Sunday, November 25, 2007

Weekly Websites - Egyptian glass

Yet again, David Petersen has been sending me some great news items and resources on the Web. This week he has focused on Egyptian glass. Here are some of his links:

Archaeologists Discover an Ancient Egyptian Glass Factory (John Noble Wilford)
New York Times

In Egypt and the rest of the Middle East in the 13th century B.C., bronze was the heavy metal of power, and glass the rare commodity coveted by the powerful, who treasured glass jewelry, figurines and decorative vessels and exchanged them as prestige gifts on a par with semiprecious stones.

But definitive evidence of the earliest glass production long eluded archaeologists.
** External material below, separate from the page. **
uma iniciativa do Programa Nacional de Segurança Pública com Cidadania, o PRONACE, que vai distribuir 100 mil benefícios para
They had found scatterings of glassware throughout the Middle East as early as the 16th century B.C. and workshops where artisans fashioned glass into finished objects, but they had never found an ancient factory where they were convinced glass had been made from its raw materials.

Two archaeologists now report finding such a factory in the ruins of an Egyptian industrial complex from the time of Rameses the Great. The well-known site, Qantir-Piramesses, in the eastern Nile delta, flourished in the 13th century B.C. as a northern capital of the pharaohs.

Glass Making
Tour Egypt

There is still some doubt as to when and where glass was invented. The tradition passed on by Pliny locates the event on the Phoenician coast, in modem Lebanon, where there later grew one of the most important glass-making centers.
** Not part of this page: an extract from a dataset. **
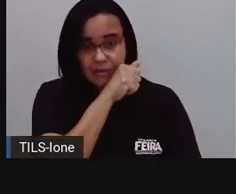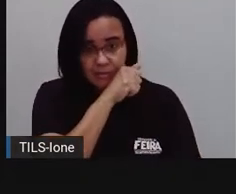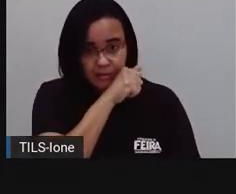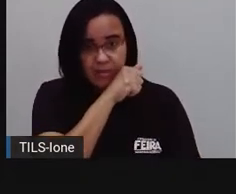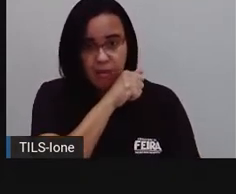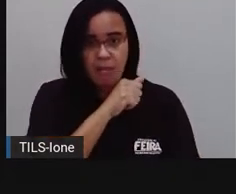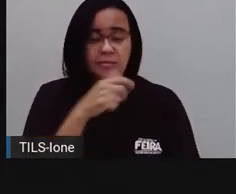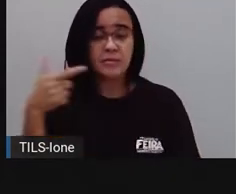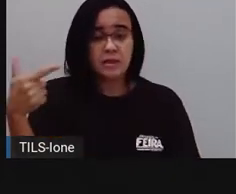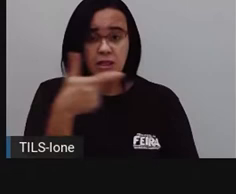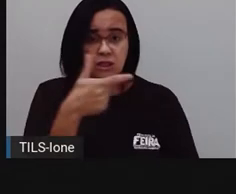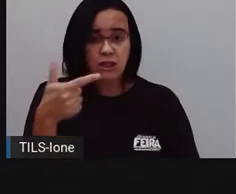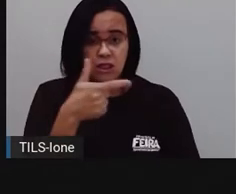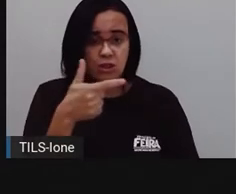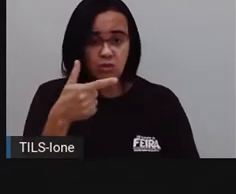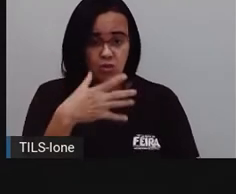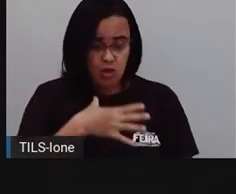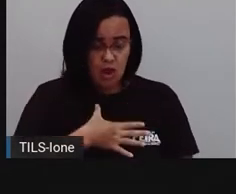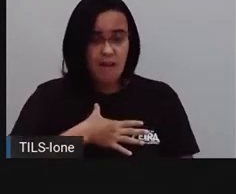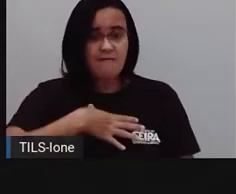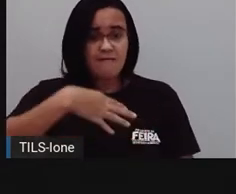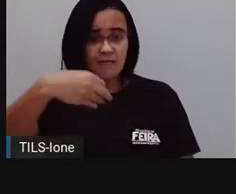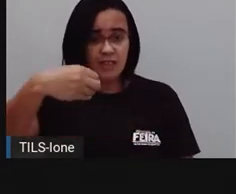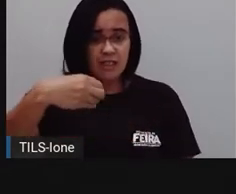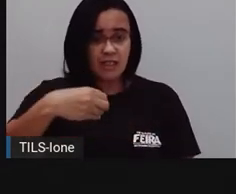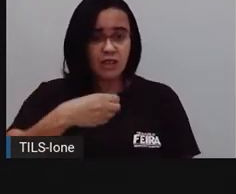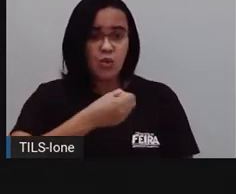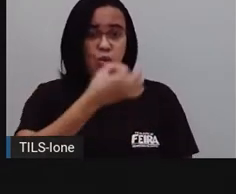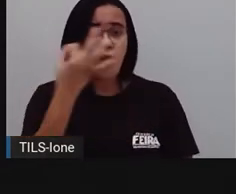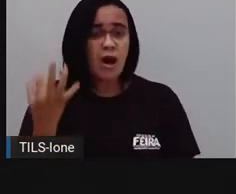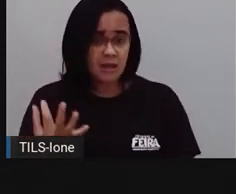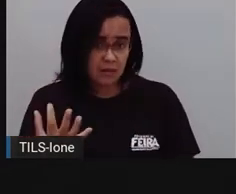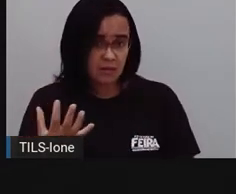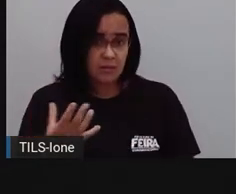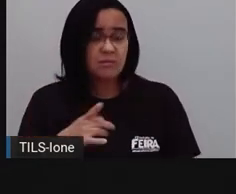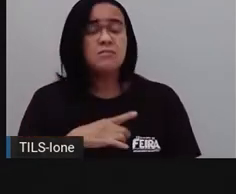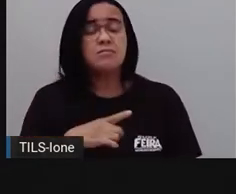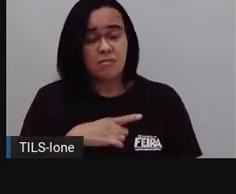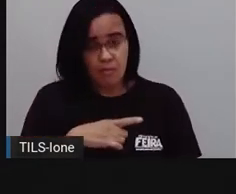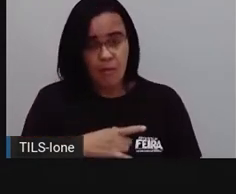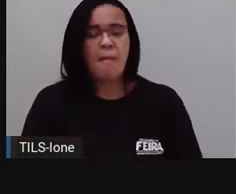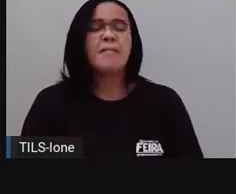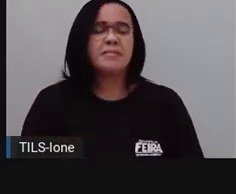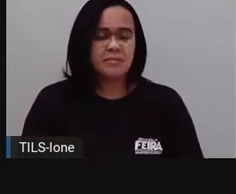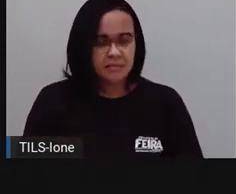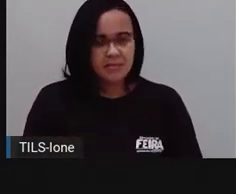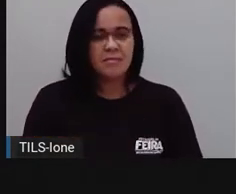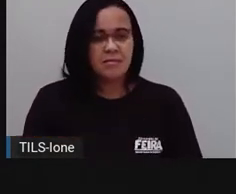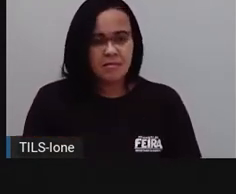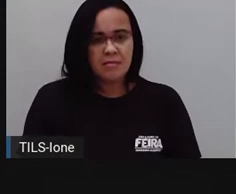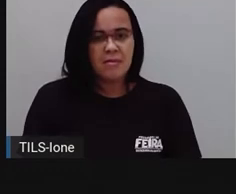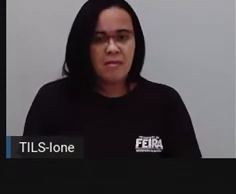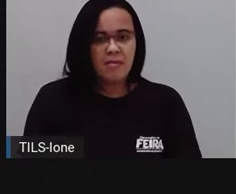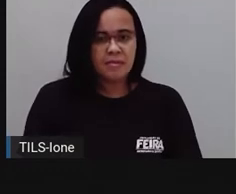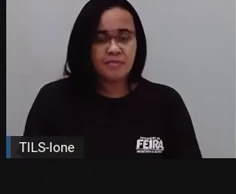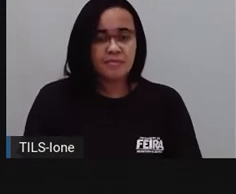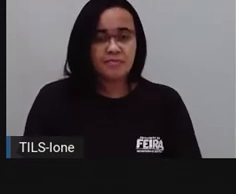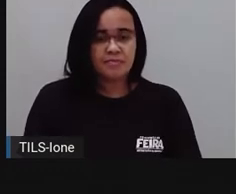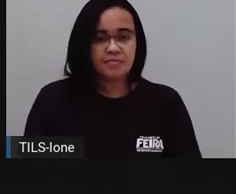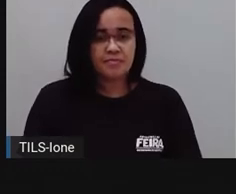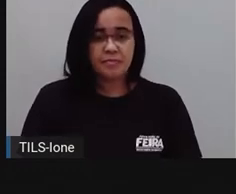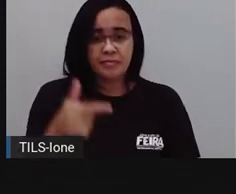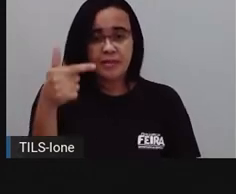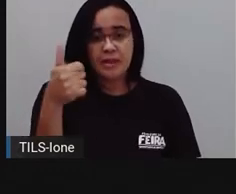E na segunda coluna, na segunda linha, a gente vai ver a quantidade de filhotes, tá bom? Na segunda coluna.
In Egypt, the first glass we know of, as a component of faience ware, dates from as far back as the Neolithic Badarian culture at the turn of the 5th and 4th millennia BC. Glass is produced from a mixture of silica-sand, lime and soda, colored with the copper ore malachite and fused at a high temperature.

In the oldest Egyptian faience ware a skin of this substance was applied to a core made of silica-sand and clay, or of the stone steatite. This was used at first only for beads, but later on for amulets, shawabtis (the little figurines of the attendants of the deceased), other figures and inlays (shapes inserted into the sides of vessels, wooden objects, or into plaster). Particularly in the Middle and New Kingdoms a faience glaze was often applied to complete vessels and statuettes.

Pure glass as a separate material came later, in predynastic times, in the form of translucent beads.

The Chemical Composition of Glass in Ancient Egypt (Mikey Brass)
The Antiquity of Man

It was only during the time of the Romans that glass became common place in the Mediterranean world. The people of the preceding periods considered its function to be decorative rather than utilitarian. Glass in the ancient world usually appears in the form of semi-precious stones made from materials as various as turquoise (pale blue glass) and fluorite (purple glass) (Freestone 1991). The precious quality of glass is captured in references from Mesopotamian cuneiform texts to "artificial lapis lazuli"; lapis lazuli is a gemstone that originated in Afghanistan and was traded as far afield as Ancient Egypt.

Glass in the ancient world was manufactured by melting a combination of an alkali (potash or soda) and silica (raw materials such as quartz cobbles and sand).

Amarna Glass in the Egypt Centre

The earliest glass in Egypt dates to around 1500 BC and is of a very high quality. That some of the words for glass in Egyptian are Hurrian or Arkadian has led to the belief that the early glass was imported. Indeed, the Amarna letters mention imported glass and there is some suggestion that it was a royal monopoly. Soon after its first appearance there is some evidence of actual working but no experimental period leading to the suggestion that this glass was made by foreign glass workers, perhaps brought over by Tuthmosis III (1479-1425 BC).

Early glass is often treated like stone and may be cut like a gemstone rather than blown or moulded. An 18th Dynasty kohl pot of glass in the British Museum was solid cast and then had its interior drilled out like stone. Glass sickle blades were made in the same way as flint sickle blades in the tomb of Tutankhamun. Indeed, one of the words for glass in ancient Egyptian is ‘the stone that flows’.

Petrie believed the glass was made at Amarna and outlined a possible method. However, there has been some dispute as to whether this was the case and some recent commentators believe that during the Amarna Period glass was imported into Egypt.

See the above pages for full details.

One of the earliest known glass sculptures is Egyptian. It is a portrait of Amenhotep II and is held at the Corning Museum of Glass. It can be seen on the Museum's "Origins of Glass Making" web page.